== PROBLEM REQUIREMENTS ==
The lines below, from the one holding "right hip: (284, 297)" through the one holding "left hip: (228, 315)", are to be restated word for word, with all images left out.
━━━━━━━━━━━━━━━━
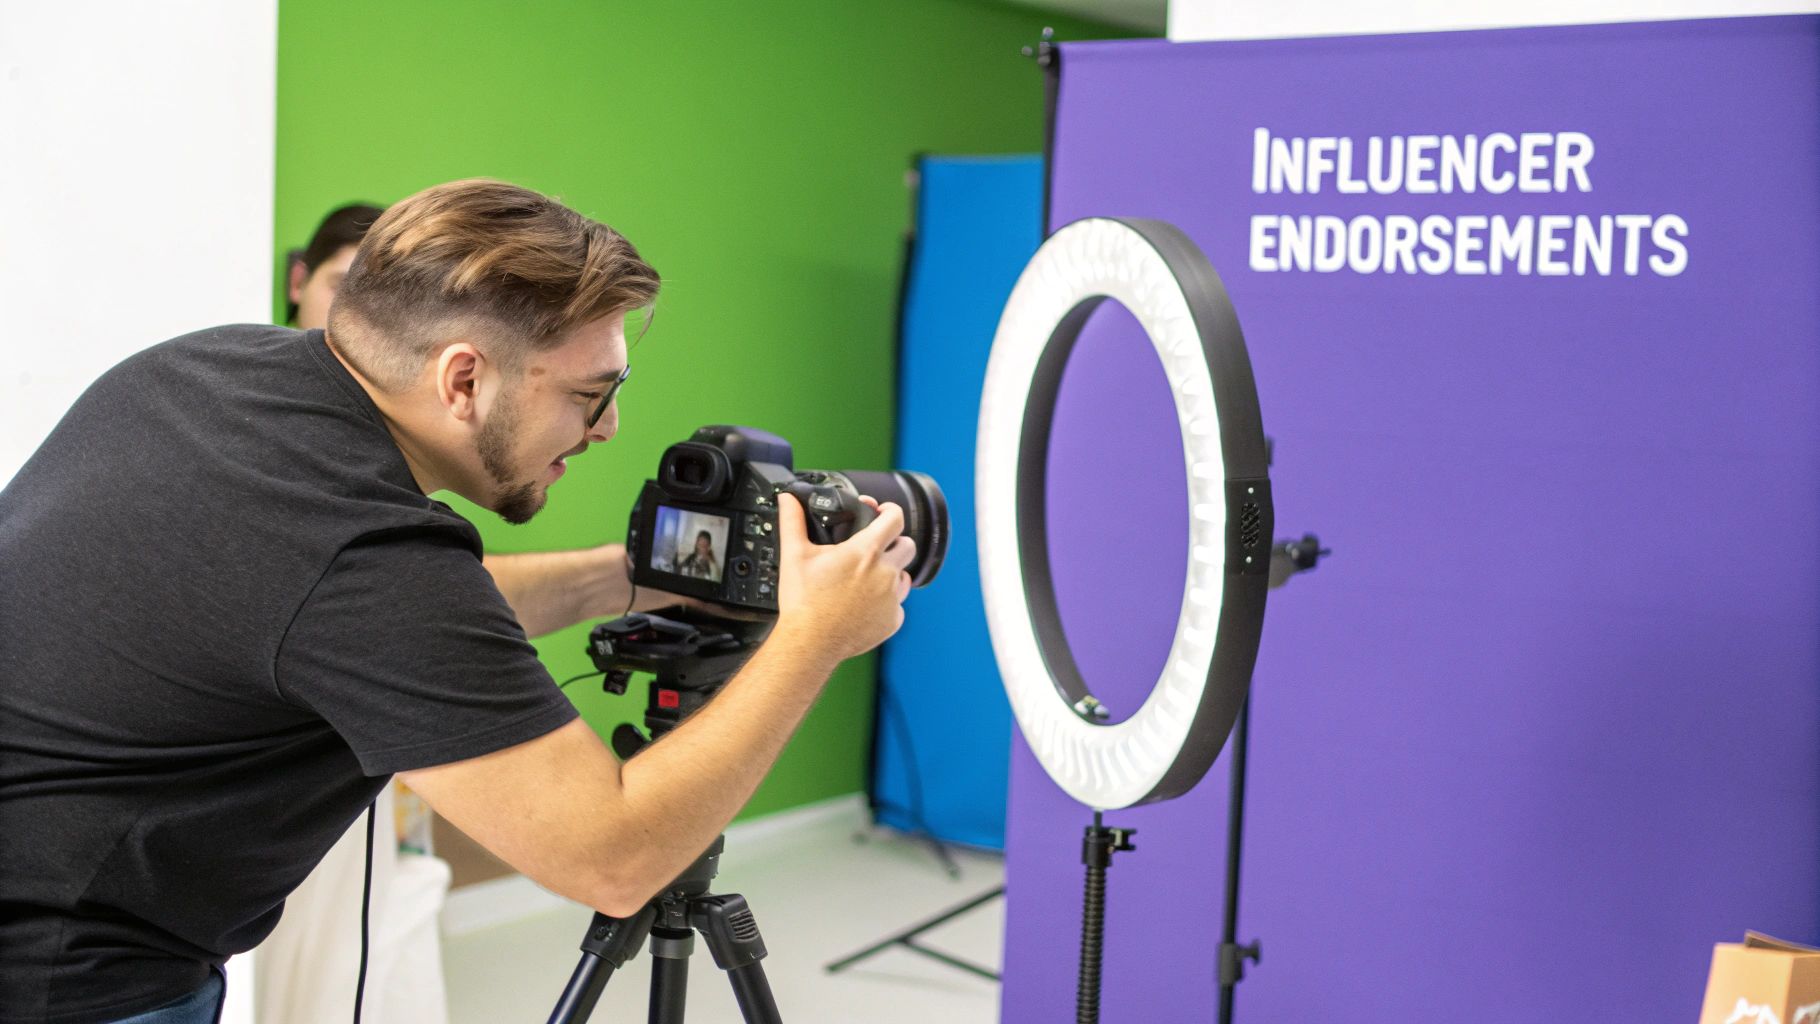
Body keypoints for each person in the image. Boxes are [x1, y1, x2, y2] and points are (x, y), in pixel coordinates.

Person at [0, 178, 916, 1023]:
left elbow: (376, 624)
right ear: (464, 380)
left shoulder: (208, 370)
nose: (608, 428)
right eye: (591, 396)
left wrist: (628, 575)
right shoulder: (368, 553)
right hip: (69, 984)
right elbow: (616, 857)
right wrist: (815, 637)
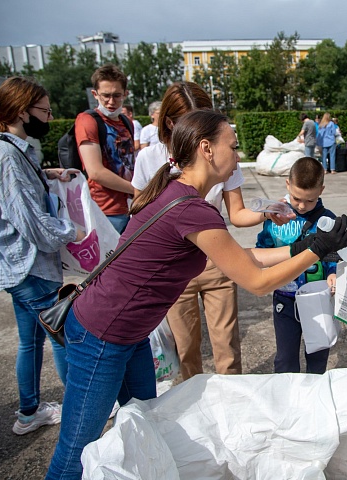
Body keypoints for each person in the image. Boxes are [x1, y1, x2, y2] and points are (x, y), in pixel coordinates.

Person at [45, 109, 347, 479]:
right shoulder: (193, 210)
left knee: (146, 424)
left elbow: (244, 257)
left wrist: (306, 245)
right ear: (207, 149)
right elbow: (257, 281)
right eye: (234, 146)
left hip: (128, 336)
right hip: (102, 334)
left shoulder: (181, 195)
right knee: (76, 452)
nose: (238, 155)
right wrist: (317, 250)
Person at [132, 81, 292, 378]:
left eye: (205, 118)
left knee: (226, 348)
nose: (201, 128)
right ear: (170, 123)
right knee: (185, 348)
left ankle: (231, 409)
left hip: (216, 258)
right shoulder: (150, 159)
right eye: (191, 121)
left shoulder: (223, 158)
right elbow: (141, 219)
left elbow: (238, 213)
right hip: (175, 266)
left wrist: (267, 212)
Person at [0, 77, 85, 435]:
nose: (49, 119)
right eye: (44, 111)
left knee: (29, 339)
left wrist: (49, 174)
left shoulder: (12, 149)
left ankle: (29, 411)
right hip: (29, 265)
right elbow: (31, 221)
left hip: (19, 266)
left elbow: (22, 190)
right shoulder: (7, 156)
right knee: (63, 332)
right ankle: (82, 406)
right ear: (21, 111)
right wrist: (73, 232)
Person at [256, 156, 338, 374]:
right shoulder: (275, 218)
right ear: (287, 185)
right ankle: (286, 398)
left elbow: (333, 255)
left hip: (317, 299)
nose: (302, 206)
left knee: (318, 356)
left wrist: (332, 273)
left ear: (321, 189)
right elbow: (263, 247)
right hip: (284, 297)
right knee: (285, 358)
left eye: (310, 200)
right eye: (296, 198)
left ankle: (314, 396)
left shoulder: (328, 220)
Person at [75, 63, 135, 234]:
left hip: (129, 206)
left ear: (125, 94)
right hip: (105, 209)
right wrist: (135, 189)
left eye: (117, 95)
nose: (111, 102)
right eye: (105, 96)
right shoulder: (87, 120)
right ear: (95, 94)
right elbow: (95, 171)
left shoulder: (126, 121)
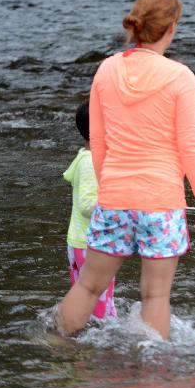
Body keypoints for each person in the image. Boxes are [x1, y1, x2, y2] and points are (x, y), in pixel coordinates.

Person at [55, 0, 195, 340]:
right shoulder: (180, 77)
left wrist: (107, 183)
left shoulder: (107, 69)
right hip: (161, 201)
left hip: (113, 196)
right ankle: (153, 378)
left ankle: (55, 351)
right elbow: (190, 143)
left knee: (88, 287)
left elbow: (98, 141)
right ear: (171, 27)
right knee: (155, 295)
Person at [63, 100, 116, 319]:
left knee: (85, 297)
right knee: (98, 302)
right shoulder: (88, 163)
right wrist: (116, 201)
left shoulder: (90, 158)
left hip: (84, 242)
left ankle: (77, 331)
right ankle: (104, 337)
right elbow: (86, 206)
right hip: (89, 244)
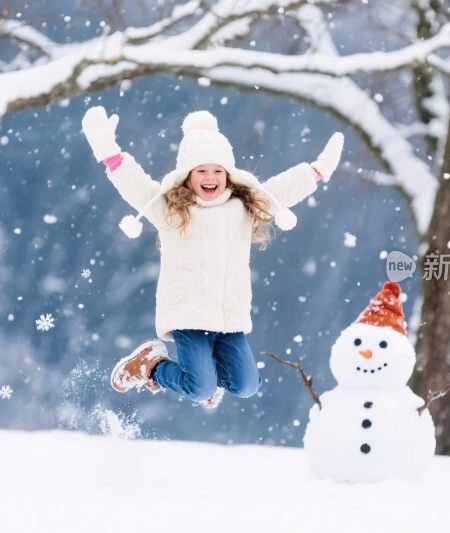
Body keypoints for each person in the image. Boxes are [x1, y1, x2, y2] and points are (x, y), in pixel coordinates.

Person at [81, 106, 344, 408]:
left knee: (246, 385)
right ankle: (150, 365)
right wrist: (110, 155)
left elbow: (280, 192)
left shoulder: (243, 208)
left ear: (228, 176)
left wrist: (317, 171)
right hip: (188, 313)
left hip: (228, 315)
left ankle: (208, 376)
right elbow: (138, 189)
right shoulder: (171, 209)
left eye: (217, 171)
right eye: (201, 171)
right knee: (198, 389)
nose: (210, 177)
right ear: (188, 176)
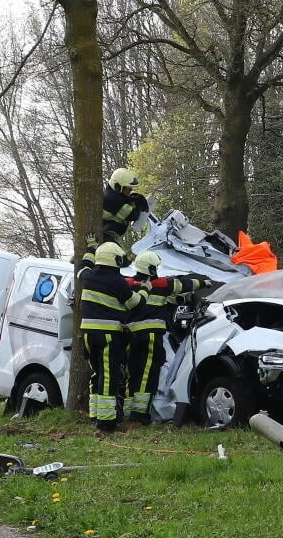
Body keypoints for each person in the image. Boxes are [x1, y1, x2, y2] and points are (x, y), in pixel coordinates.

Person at [124, 251, 213, 426]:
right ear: (150, 268)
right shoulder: (161, 284)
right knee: (147, 374)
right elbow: (184, 284)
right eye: (155, 267)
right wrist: (204, 282)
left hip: (130, 336)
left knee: (132, 373)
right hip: (150, 336)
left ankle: (129, 410)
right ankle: (139, 414)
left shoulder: (127, 284)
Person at [77, 241, 138, 433]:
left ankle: (96, 414)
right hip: (108, 335)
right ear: (116, 259)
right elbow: (133, 303)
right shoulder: (117, 281)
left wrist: (90, 249)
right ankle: (106, 422)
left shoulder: (87, 277)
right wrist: (144, 289)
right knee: (109, 375)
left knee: (96, 373)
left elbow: (81, 267)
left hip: (87, 333)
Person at [101, 167, 152, 256]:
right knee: (123, 261)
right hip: (107, 236)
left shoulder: (114, 194)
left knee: (123, 261)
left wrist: (136, 197)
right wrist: (138, 203)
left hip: (110, 236)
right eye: (129, 189)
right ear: (118, 187)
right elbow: (132, 215)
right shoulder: (111, 199)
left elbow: (125, 198)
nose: (130, 191)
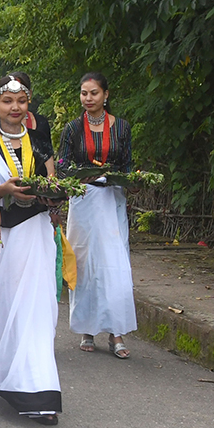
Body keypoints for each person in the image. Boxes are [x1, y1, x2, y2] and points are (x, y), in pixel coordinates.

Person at [0, 74, 62, 424]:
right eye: (8, 101)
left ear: (29, 103)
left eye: (22, 101)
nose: (15, 108)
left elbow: (51, 181)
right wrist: (4, 190)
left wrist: (52, 195)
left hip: (34, 230)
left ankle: (35, 389)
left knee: (33, 306)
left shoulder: (38, 141)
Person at [59, 72, 136, 358]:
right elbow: (63, 164)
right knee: (85, 262)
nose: (88, 99)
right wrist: (82, 177)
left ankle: (117, 332)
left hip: (111, 199)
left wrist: (128, 180)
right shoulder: (72, 129)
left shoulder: (122, 128)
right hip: (84, 200)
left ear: (106, 95)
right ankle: (87, 329)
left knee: (115, 263)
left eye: (93, 93)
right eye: (83, 93)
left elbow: (128, 165)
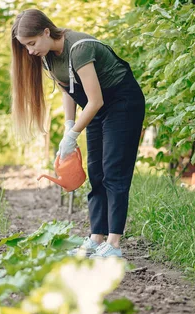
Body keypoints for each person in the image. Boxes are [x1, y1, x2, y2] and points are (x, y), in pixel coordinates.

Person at [11, 9, 145, 258]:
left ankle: (113, 245)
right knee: (96, 171)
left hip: (121, 103)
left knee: (113, 170)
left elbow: (95, 100)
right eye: (25, 46)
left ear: (46, 32)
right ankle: (97, 238)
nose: (29, 51)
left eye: (31, 43)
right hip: (96, 108)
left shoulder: (79, 48)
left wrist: (74, 134)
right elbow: (68, 90)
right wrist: (68, 126)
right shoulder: (48, 57)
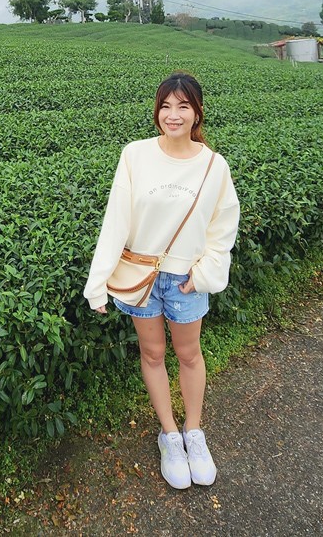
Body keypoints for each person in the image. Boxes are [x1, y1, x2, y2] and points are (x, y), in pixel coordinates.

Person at [84, 72, 240, 489]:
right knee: (152, 354)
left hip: (184, 279)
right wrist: (97, 281)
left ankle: (194, 431)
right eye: (166, 106)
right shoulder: (135, 154)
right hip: (141, 275)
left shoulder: (213, 165)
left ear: (197, 113)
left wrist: (203, 274)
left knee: (189, 354)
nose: (173, 115)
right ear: (157, 111)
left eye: (183, 106)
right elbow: (116, 220)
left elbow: (223, 226)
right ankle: (170, 435)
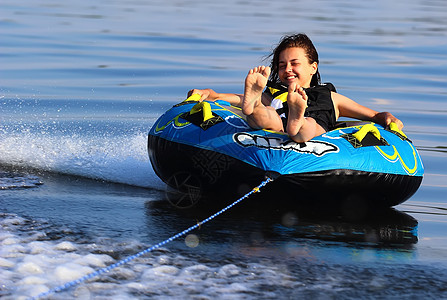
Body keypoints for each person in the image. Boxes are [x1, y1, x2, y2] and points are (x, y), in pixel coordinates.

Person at [187, 33, 403, 143]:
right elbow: (234, 97)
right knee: (266, 113)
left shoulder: (331, 97)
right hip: (279, 124)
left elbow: (373, 115)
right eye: (282, 66)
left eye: (294, 63)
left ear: (313, 67)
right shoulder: (273, 93)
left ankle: (297, 119)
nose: (287, 69)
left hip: (314, 127)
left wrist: (388, 118)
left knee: (309, 125)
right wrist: (211, 95)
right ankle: (255, 109)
━━━━━━━━━━━━━━━━
== WRITTEN REPLY ==
right hip: (284, 297)
right knee: (285, 358)
left eye: (310, 200)
right eye: (296, 198)
left ankle: (314, 396)
left shoulder: (328, 220)
Person at [75, 63, 135, 234]:
left hip: (129, 206)
left ear: (125, 94)
right hip: (105, 209)
right wrist: (135, 189)
left eye: (117, 95)
nose: (111, 102)
right eye: (105, 96)
right shoulder: (87, 120)
right ear: (95, 94)
right elbow: (95, 171)
left shoulder: (126, 121)
Body keypoints for each person in the image. Boxes are [x1, y1, x2, y2] and points are (x, y), in pixel coordinates.

Person at [55, 0, 195, 340]:
right shoulder: (180, 77)
left wrist: (107, 183)
left shoulder: (107, 69)
right hip: (161, 201)
left hip: (113, 196)
right ankle: (153, 378)
left ankle: (55, 351)
right elbow: (190, 143)
left knee: (88, 287)
left elbow: (98, 141)
right ear: (171, 27)
right knee: (155, 295)
Person at [63, 100, 116, 319]:
left knee: (85, 297)
right knee: (98, 302)
right shoulder: (88, 163)
right wrist: (116, 201)
left shoulder: (90, 158)
left hip: (84, 242)
left ankle: (77, 331)
right ankle: (104, 337)
right elbow: (86, 206)
right hip: (89, 244)
Body keypoints for each person in the image. Boxes are [x1, y1, x2, y2] and points are (x, y), in pixel coordinates.

Person at [81, 106, 344, 408]:
left knee: (246, 385)
right ankle: (150, 365)
right wrist: (110, 155)
left elbow: (280, 192)
left shoulder: (243, 208)
left ear: (228, 176)
left wrist: (317, 171)
right hip: (188, 313)
left hip: (228, 315)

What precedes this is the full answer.